Los ciberdelincuentes están intensificando en España una variante del fraude del hijo que comienza con mensajes como “Mamá, se me ha roto el móvil...”, enviados desde números desconocidos para suplantar a un familiar cercano, generar pánico emocional y conseguir que la víctima transfiera dinero sin verificar la identidad del remitente.
El engaño arranca típicamente con un texto en el que los estafadores afirman haber perdido o dañado su teléfono móvil. Desde un número desconocido contactan a la víctima y logran que crea estar comunicándose con un hijo u otro pariente en dificultades.
Ese primer mensaje actúa como gancho del fraude. Los delincuentes explotan la preocupación familiar y construyen una situación ficticia de emergencia para que la víctima reaccione con prisa, sin tiempo para verificar si el mensaje proviene realmente de quien dice ser.
Según ha explicado Kaspersky en un comunicado, los estafadores suelen proponer continuar la conversación por WhatsApp. Una vez que establecen el canal de comunicación, solicitan dinero para resolver una supuesta crisis mediante transferencias inmediatas o pagos a través de Bizum.

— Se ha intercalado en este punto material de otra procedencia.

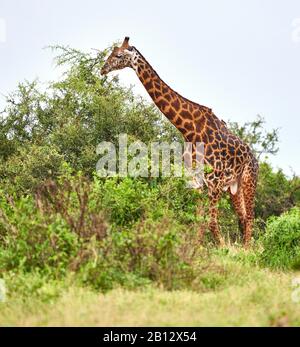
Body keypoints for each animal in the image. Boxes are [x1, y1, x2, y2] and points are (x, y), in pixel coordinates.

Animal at [100, 37, 258, 247]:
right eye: (111, 52)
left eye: (118, 55)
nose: (103, 69)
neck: (189, 130)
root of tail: (255, 159)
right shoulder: (197, 181)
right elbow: (199, 221)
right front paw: (196, 249)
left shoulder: (214, 182)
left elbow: (211, 222)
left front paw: (223, 249)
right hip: (234, 187)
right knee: (242, 218)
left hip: (249, 180)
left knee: (249, 217)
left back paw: (248, 251)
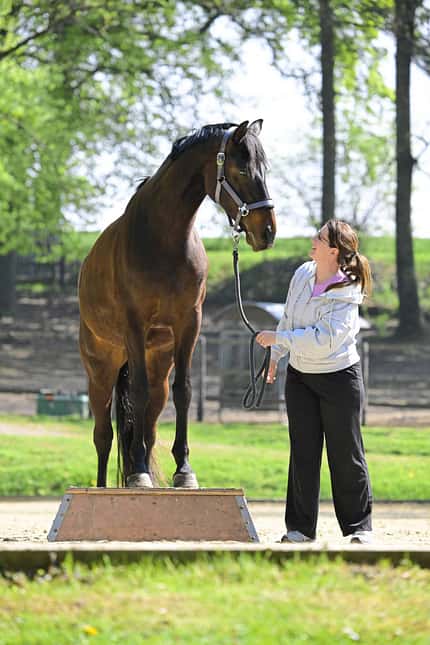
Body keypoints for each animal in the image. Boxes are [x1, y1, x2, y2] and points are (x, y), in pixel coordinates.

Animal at [78, 119, 276, 489]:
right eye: (241, 169)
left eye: (264, 169)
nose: (267, 232)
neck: (164, 238)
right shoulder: (134, 325)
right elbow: (136, 394)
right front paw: (139, 472)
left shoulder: (189, 324)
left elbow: (183, 391)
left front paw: (183, 469)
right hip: (100, 369)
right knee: (103, 435)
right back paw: (105, 485)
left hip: (158, 363)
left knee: (149, 423)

Aunque el fraude no es reciente, España experimenta actualmente un repunte significativo del que también ha alertado la Guardia Civil. La estrategia sigue siendo efectiva porque combina tres elementos poderosos: suplantación de identidad, presión emocional y exigencia de rapidez, componentes habituales en las estafas digitales dirigidas a personas particulares.
Kaspersky recomienda desconfiar de cualquier mensaje de un número desconocido que genere urgencia o pida ayuda económica. Asimismo aconseja no realizar transferencias ni envíos de dinero sin confirmar antes la situación por un medio alternativo.
Una de las verificaciones más efectivas consiste en llamar directamente al supuesto familiar a través de su número habitual. Esta comprobación permite desbaratar el engaño antes de que la víctima comparta datos personales o realice un pago.
Ante cualquier sospecha, los expertos recomiendan bloquear el número y eliminar el mensaje. Si ya se ha mantenido conversación con los estafadores o se ha caído en la trampa, conviene preservar todas las pruebas y denunciar lo ocurrido ante las autoridades competentes.